→ **EXERCISE INSTRUCTIONS**
Please return the entries, omitting and altering nothing.

------

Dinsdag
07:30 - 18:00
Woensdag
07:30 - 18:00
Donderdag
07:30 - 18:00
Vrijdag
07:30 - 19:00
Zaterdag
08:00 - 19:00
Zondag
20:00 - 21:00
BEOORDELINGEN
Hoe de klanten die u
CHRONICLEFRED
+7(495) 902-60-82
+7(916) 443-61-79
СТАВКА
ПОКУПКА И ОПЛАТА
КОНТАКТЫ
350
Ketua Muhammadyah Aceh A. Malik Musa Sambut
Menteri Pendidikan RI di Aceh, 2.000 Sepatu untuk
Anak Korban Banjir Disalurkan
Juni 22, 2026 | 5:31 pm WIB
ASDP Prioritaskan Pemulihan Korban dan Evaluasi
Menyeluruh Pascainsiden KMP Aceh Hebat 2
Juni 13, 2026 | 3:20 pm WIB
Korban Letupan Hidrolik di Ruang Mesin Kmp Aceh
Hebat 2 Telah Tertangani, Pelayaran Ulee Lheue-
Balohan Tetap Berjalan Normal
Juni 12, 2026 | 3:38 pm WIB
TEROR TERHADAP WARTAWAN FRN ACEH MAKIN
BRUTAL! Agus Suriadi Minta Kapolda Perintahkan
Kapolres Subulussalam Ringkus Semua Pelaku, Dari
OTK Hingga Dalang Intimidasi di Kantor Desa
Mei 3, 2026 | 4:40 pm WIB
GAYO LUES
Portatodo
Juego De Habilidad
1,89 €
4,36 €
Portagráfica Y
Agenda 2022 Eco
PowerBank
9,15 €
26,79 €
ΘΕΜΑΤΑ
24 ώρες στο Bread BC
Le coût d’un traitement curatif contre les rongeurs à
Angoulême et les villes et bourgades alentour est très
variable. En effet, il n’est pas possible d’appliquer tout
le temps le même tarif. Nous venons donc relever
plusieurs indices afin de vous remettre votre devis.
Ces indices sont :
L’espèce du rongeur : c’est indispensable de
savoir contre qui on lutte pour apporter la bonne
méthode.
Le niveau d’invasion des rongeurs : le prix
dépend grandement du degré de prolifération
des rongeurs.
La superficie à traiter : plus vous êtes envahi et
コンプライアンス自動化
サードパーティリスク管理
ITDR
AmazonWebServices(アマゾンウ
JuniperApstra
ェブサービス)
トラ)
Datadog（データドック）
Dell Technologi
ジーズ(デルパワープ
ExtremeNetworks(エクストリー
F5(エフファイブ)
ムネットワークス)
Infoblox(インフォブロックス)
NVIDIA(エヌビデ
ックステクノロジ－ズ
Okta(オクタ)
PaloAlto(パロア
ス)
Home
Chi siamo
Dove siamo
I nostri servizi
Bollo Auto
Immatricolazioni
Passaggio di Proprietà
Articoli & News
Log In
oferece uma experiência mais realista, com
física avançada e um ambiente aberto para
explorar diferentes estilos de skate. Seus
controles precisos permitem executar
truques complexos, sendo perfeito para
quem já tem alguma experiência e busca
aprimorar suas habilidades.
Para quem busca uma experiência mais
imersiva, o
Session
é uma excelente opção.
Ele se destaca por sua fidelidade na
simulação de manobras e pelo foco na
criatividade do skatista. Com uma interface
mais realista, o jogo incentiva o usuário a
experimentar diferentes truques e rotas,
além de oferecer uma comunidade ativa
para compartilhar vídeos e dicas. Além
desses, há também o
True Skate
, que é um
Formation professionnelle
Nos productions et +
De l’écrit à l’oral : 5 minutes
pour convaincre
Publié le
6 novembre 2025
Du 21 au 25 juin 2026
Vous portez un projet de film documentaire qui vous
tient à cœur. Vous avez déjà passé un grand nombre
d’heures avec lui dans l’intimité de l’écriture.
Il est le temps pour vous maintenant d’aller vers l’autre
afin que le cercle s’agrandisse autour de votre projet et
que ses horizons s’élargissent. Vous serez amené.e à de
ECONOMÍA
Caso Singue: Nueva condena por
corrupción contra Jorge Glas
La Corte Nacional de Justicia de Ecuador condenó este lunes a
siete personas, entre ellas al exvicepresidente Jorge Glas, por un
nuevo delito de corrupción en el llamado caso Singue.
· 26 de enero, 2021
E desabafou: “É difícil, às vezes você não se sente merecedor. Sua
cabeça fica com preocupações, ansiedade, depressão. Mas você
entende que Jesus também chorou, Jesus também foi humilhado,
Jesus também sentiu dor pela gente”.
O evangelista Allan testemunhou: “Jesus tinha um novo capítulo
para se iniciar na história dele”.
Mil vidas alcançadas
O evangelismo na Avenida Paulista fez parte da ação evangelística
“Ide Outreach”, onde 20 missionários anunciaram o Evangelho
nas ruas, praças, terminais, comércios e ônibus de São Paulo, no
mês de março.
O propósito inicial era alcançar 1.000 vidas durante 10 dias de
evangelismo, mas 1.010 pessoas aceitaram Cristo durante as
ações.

------

→ **ANSWER AREA**
Dinsdag
07:30 - 18:00
Woensdag
07:30 - 18:00
Donderdag
07:30 - 18:00
Vrijdag
07:30 - 19:00
Zaterdag
08:00 - 19:00
Zondag
20:00 - 21:00
BEOORDELINGEN
Hoe de klanten die u
CHRONICLEFRED
+7(495) 902-60-82
+7(916) 443-61-79
СТАВКА
ПОКУПКА И ОПЛАТА
КОНТАКТЫ
350
Ketua Muhammadyah Aceh A. Malik Musa Sambut
Menteri Pendidikan RI di Aceh, 2.000 Sepatu untuk
Anak Korban Banjir Disalurkan
Juni 22, 2026 | 5:31 pm WIB
ASDP Prioritaskan Pemulihan Korban dan Evaluasi
Menyeluruh Pascainsiden KMP Aceh Hebat 2
Juni 13, 2026 | 3:20 pm WIB
Korban Letupan Hidrolik di Ruang Mesin Kmp Aceh
Hebat 2 Telah Tertangani, Pelayaran Ulee Lheue-
Balohan Tetap Berjalan Normal
Juni 12, 2026 | 3:38 pm WIB
TEROR TERHADAP WARTAWAN FRN ACEH MAKIN
BRUTAL! Agus Suriadi Minta Kapolda Perintahkan
Kapolres Subulussalam Ringkus Semua Pelaku, Dari
OTK Hingga Dalang Intimidasi di Kantor Desa
Mei 3, 2026 | 4:40 pm WIB
GAYO LUES
Portatodo
Juego De Habilidad
1,89 €
4,36 €
Portagráfica Y
Agenda 2022 Eco
PowerBank
9,15 €
26,79 €
ΘΕΜΑΤΑ
24 ώρες στο Bread BC
Le coût d’un traitement curatif contre les rongeurs à
Angoulême et les villes et bourgades alentour est très
variable. En effet, il n’est pas possible d’appliquer tout
le temps le même tarif. Nous venons donc relever
plusieurs indices afin de vous remettre votre devis.
Ces indices sont :
L’espèce du rongeur : c’est indispensable de
savoir contre qui on lutte pour apporter la bonne
méthode.
Le niveau d’invasion des rongeurs : le prix
dépend grandement du degré de prolifération
des rongeurs.
La superficie à traiter : plus vous êtes envahi et
コンプライアンス自動化
サードパーティリスク管理
ITDR
AmazonWebServices(アマゾンウ
JuniperApstra
ェブサービス)
トラ)
Datadog（データドック）
Dell Technologi
ジーズ(デルパワープ
ExtremeNetworks(エクストリー
F5(エフファイブ)
ムネットワークス)
Infoblox(インフォブロックス)
NVIDIA(エヌビデ
ックステクノロジ－ズ
Okta(オクタ)
PaloAlto(パロア
ス)
Home
Chi siamo
Dove siamo
I nostri servizi
Bollo Auto
Immatricolazioni
Passaggio di Proprietà
Articoli & News
Log In
oferece uma experiência mais realista, com
física avançada e um ambiente aberto para
explorar diferentes estilos de skate. Seus
controles precisos permitem executar
truques complexos, sendo perfeito para
quem já tem alguma experiência e busca
aprimorar suas habilidades.
Para quem busca uma experiência mais
imersiva, o
Session
é uma excelente opção.
Ele se destaca por sua fidelidade na
simulação de manobras e pelo foco na
criatividade do skatista. Com uma interface
mais realista, o jogo incentiva o usuário a
experimentar diferentes truques e rotas,
além de oferecer uma comunidade ativa
para compartilhar vídeos e dicas. Além
desses, há também o
True Skate
, que é um
Formation professionnelle
Nos productions et +
De l’écrit à l’oral : 5 minutes
pour convaincre
Publié le
6 novembre 2025
Du 21 au 25 juin 2026
Vous portez un projet de film documentaire qui vous
tient à cœur. Vous avez déjà passé un grand nombre
d’heures avec lui dans l’intimité de l’écriture.
Il est le temps pour vous maintenant d’aller vers l’autre
afin que le cercle s’agrandisse autour de votre projet et
que ses horizons s’élargissent. Vous serez amené.e à de
ECONOMÍA
Caso Singue: Nueva condena por
corrupción contra Jorge Glas
La Corte Nacional de Justicia de Ecuador condenó este lunes a
siete personas, entre ellas al exvicepresidente Jorge Glas, por un
nuevo delito de corrupción en el llamado caso Singue.
· 26 de enero, 2021
E desabafou: “É difícil, às vezes você não se sente merecedor. Sua
cabeça fica com preocupações, ansiedade, depressão. Mas você
entende que Jesus também chorou, Jesus também foi humilhado,
Jesus também sentiu dor pela gente”.
O evangelista Allan testemunhou: “Jesus tinha um novo capítulo
para se iniciar na história dele”.
Mil vidas alcançadas
O evangelismo na Avenida Paulista fez parte da ação evangelística
“Ide Outreach”, onde 20 missionários anunciaram o Evangelho
nas ruas, praças, terminais, comércios e ônibus de São Paulo, no
mês de março.
O propósito inicial era alcançar 1.000 vidas durante 10 dias de
evangelismo, mas 1.010 pessoas aceitaram Cristo durante as
ações.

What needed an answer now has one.